COMPITO
Prosegui l'articolo sul nuovo modello della sanità toscana, riprendendo dopo la sua ultima frase.

Sanità toscana, prende corpo un nuovo modello più vicino a territori e cittadini

“Una nuova organizzazione dell’assistenza territoriale per accompagnare i cittadini nel sistema anziché farli continuamente entrare ed uscire. Dobbiamo farlo soprattutto con gli anziani, i malati cronici e i più fragili”.

A declinare i nuovi obiettivi della sanità toscana è stato l’assessore regionale alla salute Simone Bezzini oggi al campus Meyer. La sfida parte dalla messa a terra del decreto ministeriale 77 del 2022.

Punto fondamentale sarà la messa a terra di un nuovo modello che poggerà su 77 nuove case di comunità, 23 ospedali di comunità e 37 centrali operative territoriali (le prime sono attive da inizio mese).

Da lì si dovrà capire come integrare la loro attività con l’assistenza a domicilio, la telemedicina e l’investimento in tecnologia fatto in questi mesi. E poi la sfida nella sfida: far parlare tra loro, sempre di più e meglio, servizi sanitari e servizi sociali.

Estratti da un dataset
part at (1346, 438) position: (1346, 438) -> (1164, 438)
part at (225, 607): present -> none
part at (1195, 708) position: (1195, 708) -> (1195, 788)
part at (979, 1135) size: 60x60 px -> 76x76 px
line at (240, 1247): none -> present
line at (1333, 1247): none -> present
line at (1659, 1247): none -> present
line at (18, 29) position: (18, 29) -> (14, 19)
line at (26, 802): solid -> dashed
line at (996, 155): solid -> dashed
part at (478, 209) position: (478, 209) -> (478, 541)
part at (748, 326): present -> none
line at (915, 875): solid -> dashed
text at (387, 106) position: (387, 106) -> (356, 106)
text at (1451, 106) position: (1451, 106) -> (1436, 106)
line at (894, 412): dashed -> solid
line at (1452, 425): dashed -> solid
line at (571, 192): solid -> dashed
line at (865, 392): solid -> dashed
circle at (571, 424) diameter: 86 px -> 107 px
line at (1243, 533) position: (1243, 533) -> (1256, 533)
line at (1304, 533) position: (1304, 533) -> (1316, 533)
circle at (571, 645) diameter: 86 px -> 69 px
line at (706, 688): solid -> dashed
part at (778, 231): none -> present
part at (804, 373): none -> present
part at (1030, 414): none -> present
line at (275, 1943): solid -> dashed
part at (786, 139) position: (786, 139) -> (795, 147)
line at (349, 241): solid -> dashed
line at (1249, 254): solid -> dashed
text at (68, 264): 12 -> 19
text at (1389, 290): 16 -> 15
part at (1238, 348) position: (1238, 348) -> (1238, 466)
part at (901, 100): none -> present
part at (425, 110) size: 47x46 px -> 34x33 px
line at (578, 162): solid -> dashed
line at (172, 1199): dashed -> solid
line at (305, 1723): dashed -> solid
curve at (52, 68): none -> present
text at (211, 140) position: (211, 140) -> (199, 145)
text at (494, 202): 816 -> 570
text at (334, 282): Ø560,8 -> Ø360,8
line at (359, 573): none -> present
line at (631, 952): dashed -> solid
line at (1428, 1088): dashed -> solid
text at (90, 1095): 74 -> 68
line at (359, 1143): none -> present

RISPOSTA
Non meno importante sarà il passaggio da case della salute a case della comunità, che dovranno essere luoghi dove professionisti con ruoli e di discipline diverse si interfacciano per prendere al meglio in carico i pazienti. “Dovranno lavorare assieme – spiega l’assessore Bezzini – i medici di famiglia, con cui abbiamo stretto le prime intese, e gli infermieri di comunità, gli specialisti, gli assistenti sociali ma anche gli amministrativi chiamati a gestire i percorsi dei paziente evitando fastidi e complicazioni burocratiche alle persone che hanno bisogno”.